The Salt Cave at Hoame
Take your midday nap to the next level with a trip to the Himalayan salt cave at this Adelaide Street meditation studio. Submerge your feet into tiny salt crystals while you sinking into plush seats for this full-body therapy. It’s $45 for an hour in this magical cave.
Allan Gardens Conservatory
Not only will you be getting sleep, you’ll also be getting an extra dose of O2 in this Sherbourne Street conservatory, where benches lining the Palm House make for a perfect spot to perch unnoticed beneath tropical vines and palm trees.
If you’ve never dozed off during a trip on the TTC, you’ve likely never travelled between on the Yonge Line during rush hour. It’s a bit of a no-brainer, but for the price of adult fare, you could technically spend all day cruising the subways from one end of the city to the other without any disturbance — I recommend Line 2.

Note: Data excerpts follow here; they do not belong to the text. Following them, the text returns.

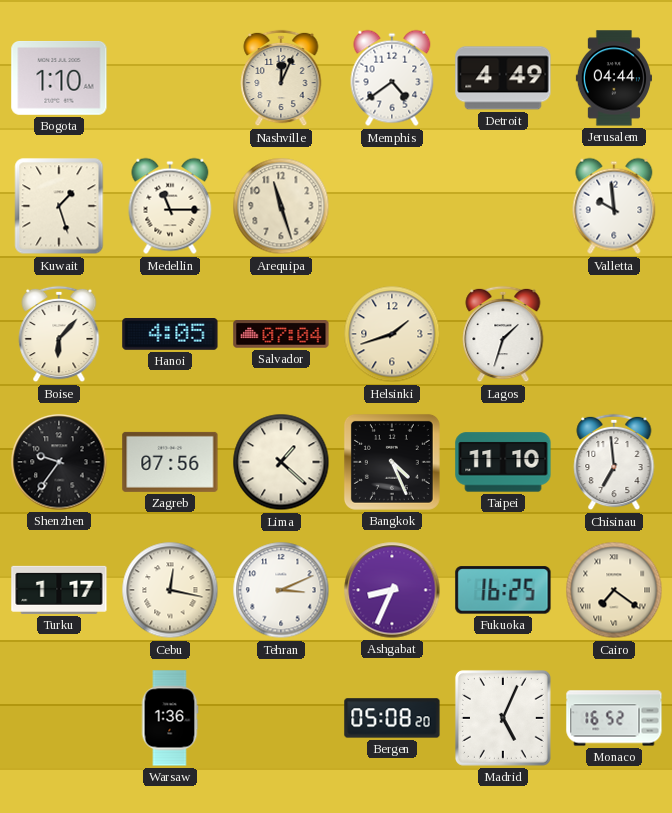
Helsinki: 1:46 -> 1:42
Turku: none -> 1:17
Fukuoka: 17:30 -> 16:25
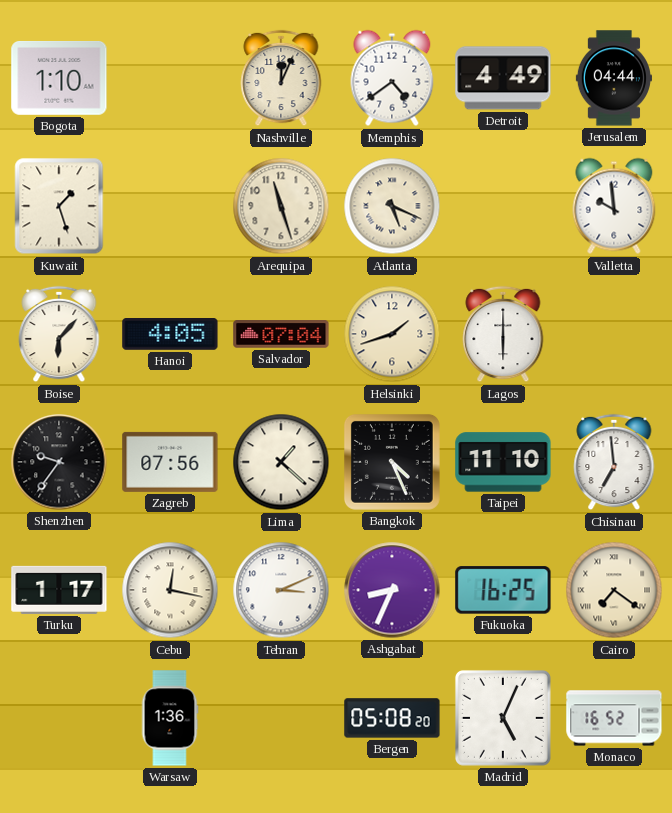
Medellin: 11:15 -> none
Atlanta: none -> 5:19
Lagos: 1:33 -> 6:00
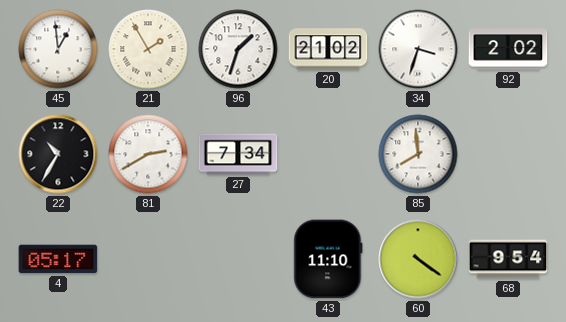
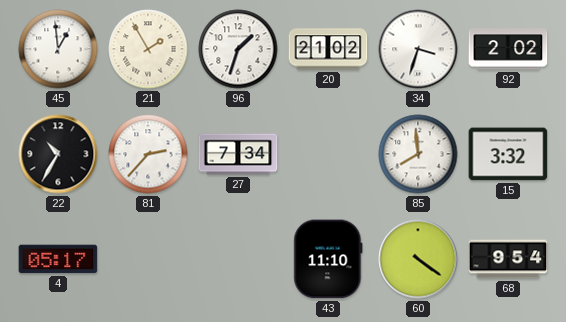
81: 2:40 -> 2:37
15: none -> 3:32
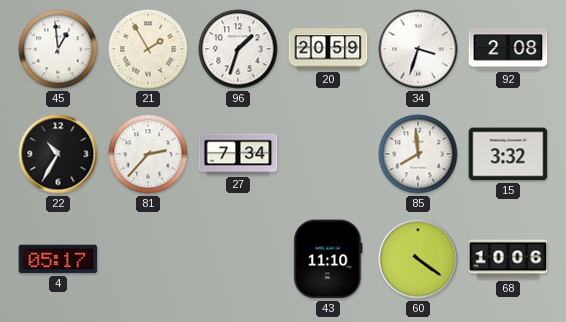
20: 21:02 -> 20:59
92: 2:02 -> 2:08
68: 9:54 -> 10:06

The Student Learning Centre right at Yonge and Dundas is always bustling, but for some it’s easier to doze off with a little background noise. Built for Ryerson students but open to the public, there’s bleacher-style seating by the entrance for a casual snooze, plus study areas with cubicles on the upper floors.
A float tank
Drifting in the dark of a tank filled with warm salt water has been proven to be highly therapeutic. Sleeping in one: even better, since one hours-worth of sleep has the benefits of four in a pod. It's pricey, ranging upward of $75 per hour, but so, so worth it if you can afford it. H20 Float Spa and Float Toronto are just a few options.
The Sheraton Hotel
Again, you’ll have to be as inconspicuous as possible to catch some z’s in this lodging's lobby, but this Financial District hotel is all-around pretty lax when it comes to people utilizing their comfortable seats (and WiFi, for that matter) for a quick siesta.
Get lost in Toronto’s underground walkway system and you might accidentally stumble on some secluded and surprisingly comfortable seating. Aside from the food areas scattered throughout the PATH, the areas under First Canadian Place also have some couches worth checking out.